[[ RECORDED DATA open ]]
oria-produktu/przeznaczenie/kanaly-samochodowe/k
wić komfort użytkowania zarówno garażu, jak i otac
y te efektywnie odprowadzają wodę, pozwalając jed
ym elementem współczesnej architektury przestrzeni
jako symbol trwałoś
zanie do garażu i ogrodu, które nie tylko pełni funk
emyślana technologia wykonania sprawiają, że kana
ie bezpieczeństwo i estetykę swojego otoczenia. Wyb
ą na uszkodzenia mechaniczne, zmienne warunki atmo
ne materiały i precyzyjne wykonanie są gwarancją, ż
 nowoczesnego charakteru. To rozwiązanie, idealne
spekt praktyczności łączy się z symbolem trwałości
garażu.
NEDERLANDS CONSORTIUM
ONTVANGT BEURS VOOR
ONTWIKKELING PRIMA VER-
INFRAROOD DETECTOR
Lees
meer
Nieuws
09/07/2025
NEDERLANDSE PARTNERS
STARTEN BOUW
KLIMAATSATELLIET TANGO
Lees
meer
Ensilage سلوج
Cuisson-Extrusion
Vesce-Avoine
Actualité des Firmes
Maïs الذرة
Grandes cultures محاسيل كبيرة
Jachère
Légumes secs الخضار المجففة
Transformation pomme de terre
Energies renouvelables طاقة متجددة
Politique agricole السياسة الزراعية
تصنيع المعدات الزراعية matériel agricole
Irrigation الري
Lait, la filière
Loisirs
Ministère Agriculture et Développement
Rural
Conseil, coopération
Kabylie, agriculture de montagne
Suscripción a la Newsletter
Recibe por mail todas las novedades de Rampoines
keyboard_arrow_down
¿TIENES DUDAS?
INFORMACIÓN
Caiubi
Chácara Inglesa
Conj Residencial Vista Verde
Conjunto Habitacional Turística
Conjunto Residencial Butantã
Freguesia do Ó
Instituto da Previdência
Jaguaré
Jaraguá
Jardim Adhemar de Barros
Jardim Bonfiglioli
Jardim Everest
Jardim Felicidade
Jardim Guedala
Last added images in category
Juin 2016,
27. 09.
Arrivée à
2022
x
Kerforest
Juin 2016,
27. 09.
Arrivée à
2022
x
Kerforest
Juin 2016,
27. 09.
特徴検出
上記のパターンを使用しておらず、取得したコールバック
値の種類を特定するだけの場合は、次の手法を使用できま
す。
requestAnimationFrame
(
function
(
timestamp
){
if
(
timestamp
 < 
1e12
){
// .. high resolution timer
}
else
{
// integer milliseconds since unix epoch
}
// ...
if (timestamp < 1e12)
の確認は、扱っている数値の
[[ RECORDED DATA closed ]]
▸ **YOUR INSTRUCTIONS**: Every entry is to be copied exactly, with none omitted.

▸ **ANSWER**:
oria-produktu/przeznaczenie/kanaly-samochodowe/k
wić komfort użytkowania zarówno garażu, jak i otac
y te efektywnie odprowadzają wodę, pozwalając jed
ym elementem współczesnej architektury przestrzeni
jako symbol trwałoś
zanie do garażu i ogrodu, które nie tylko pełni funk
emyślana technologia wykonania sprawiają, że kana
ie bezpieczeństwo i estetykę swojego otoczenia. Wyb
ą na uszkodzenia mechaniczne, zmienne warunki atmo
ne materiały i precyzyjne wykonanie są gwarancją, ż
 nowoczesnego charakteru. To rozwiązanie, idealne
spekt praktyczności łączy się z symbolem trwałości
garażu.
NEDERLANDS CONSORTIUM
ONTVANGT BEURS VOOR
ONTWIKKELING PRIMA VER-
INFRAROOD DETECTOR
Lees
meer
Nieuws
09/07/2025
NEDERLANDSE PARTNERS
STARTEN BOUW
KLIMAATSATELLIET TANGO
Lees
meer
Ensilage سلوج
Cuisson-Extrusion
Vesce-Avoine
Actualité des Firmes
Maïs الذرة
Grandes cultures محاسيل كبيرة
Jachère
Légumes secs الخضار المجففة
Transformation pomme de terre
Energies renouvelables طاقة متجددة
Politique agricole السياسة الزراعية
تصنيع المعدات الزراعية matériel agricole
Irrigation الري
Lait, la filière
Loisirs
Ministère Agriculture et Développement
Rural
Conseil, coopération
Kabylie, agriculture de montagne
Suscripción a la Newsletter
Recibe por mail todas las novedades de Rampoines
keyboard_arrow_down
¿TIENES DUDAS?
INFORMACIÓN
Caiubi
Chácara Inglesa
Conj Residencial Vista Verde
Conjunto Habitacional Turística
Conjunto Residencial Butantã
Freguesia do Ó
Instituto da Previdência
Jaguaré
Jaraguá
Jardim Adhemar de Barros
Jardim Bonfiglioli
Jardim Everest
Jardim Felicidade
Jardim Guedala
Last added images in category
Juin 2016,
27. 09.
Arrivée à
2022
x
Kerforest
Juin 2016,
27. 09.
Arrivée à
2022
x
Kerforest
Juin 2016,
27. 09.
特徴検出
上記のパターンを使用しておらず、取得したコールバック
値の種類を特定するだけの場合は、次の手法を使用できま
す。
requestAnimationFrame
(
function
(
timestamp
){
if
(
timestamp
 < 
1e12
){
// .. high resolution timer
}
else
{
// integer milliseconds since unix epoch
}
// ...
if (timestamp < 1e12)
の確認は、扱っている数値の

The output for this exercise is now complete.